LOS ANGELES -- California’s rainy season could be the wettest in 40 years, but experts say the state is missing a major opportunity by failing to collect the trillions of gallons of storm runoff that currently flows wastefully into the ocean.

“We will never capture it all, but we need to do a better job of capturing what we can,” said Peter Gleick of the Pacific Institute.

In February alone, an estimated 18 trillion gallons of water fell on the state. In urban areas and coastal cities, 80 percent ends up diverted into the ocean, as Los Angeles and other cities built long concrete channels for flood control. The Los Angeles River, for example, is a 51-mile-long canal as wide as a football field. Almost none of the water seeps into the underground aquifer.

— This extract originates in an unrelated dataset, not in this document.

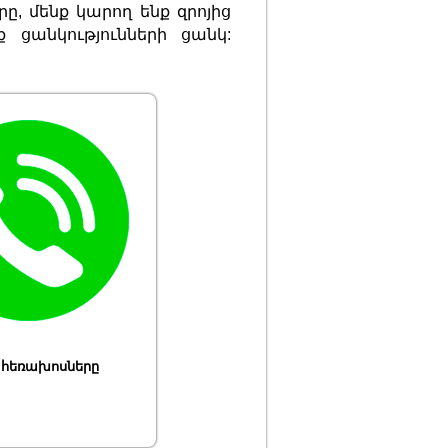
ը, մենք կարող ենք զրոյից
 ցանկությունների ցանկ:
 հեռախոսները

“The challenge is: How do we capture more of that water to use it so we can use it during dry parts of the year? And cities in California have not historically done a good job of capturing what we call stormwater,” said Gleick, who helped author a study showing how San Francisco and Southern California could harness up to 630,000 acre feet annually (one acre foot is equal to 326,000 gallons) or up to 8 percent of average annual statewide urban use. An institute study concluded, “stormwater capture is among the most cost effective new source of water available in California.”


In the past, the state relied on a vast network of nearly 50 dams and reservoirs to capture and bank snowpack from the Sierra Mountains. Snow that melted in the spring and summer was pumped south into the Central Valley for growing and to serve thirsty cities till the rainy season begins in December.

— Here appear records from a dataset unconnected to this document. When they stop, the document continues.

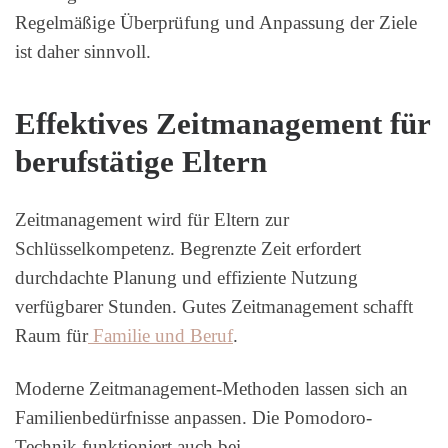
Regelmäßige Überprüfung und Anpassung der Ziele
ist daher sinnvoll.
Effektives Zeitmanagement für
berufstätige Eltern
Zeitmanagement wird für Eltern zur
Schlüsselkompetenz. Begrenzte Zeit erfordert
durchdachte Planung und effiziente Nutzung
verfügbarer Stunden. Gutes Zeitmanagement schafft
Raum für
Familie und Beruf
.
Moderne Zeitmanagement-Methoden lassen sich an
Familienbedürfnisse anpassen. Die Pomodoro-
Technik funktioniert auch bei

For years, the system worked seamlessly, providing for economic growth and agricultural expansion. However, the population has surged in recent decades.

The state handled previous droughts in 1976 and 1988. But, the last five-year drought, from 2012 to 2016, brought a 25 percent mandatory reduction in urban use. Crops died, farmers went out of business and then-Gov. Jerry Brown proposed fining residents $10,000 a day for wasting water.


Suddenly the state realized it needed a new approach. Voters approved $2.7 billion in bonds for new water storage projects. The first of those, however, is still five years away from completion – and many won’t be done until 2030 or beyond, leaving the state vulnerable to the next drought.

“As Californians, we have to pull together and save water in every way we can,” Brown said at the time.

Two months ago, in his State of the State address, new Gov. Gavin Newsom said: “Our water supply is becoming less reliable because of climate change.”

Experts predict longer droughts and more floods. Yet, the state turned down an offer from the Trump Administration to raise Shasta Dam, providing 14 percent more water for California.


This past weekend, even former Republican Gov. Pete Wilson weighed in on the debate, telling the Los Angeles Times that he tried to build more dams in the '90s, but “Democratic majorities in the Legislature (and) no growth advocates in Washington and Sacramento (stopped him) given the signal surface collection was not politically in season.”

Now it is. Besides conservation, California and local water departments are planning multiple stormwater-capture plans.

“There is still a debate in California about the value of building new concrete infrastructure like new dams,” Gleick said. “If we can find decent places to build them or raising Shasta, for example, vs. cutting demand or being more efficient.”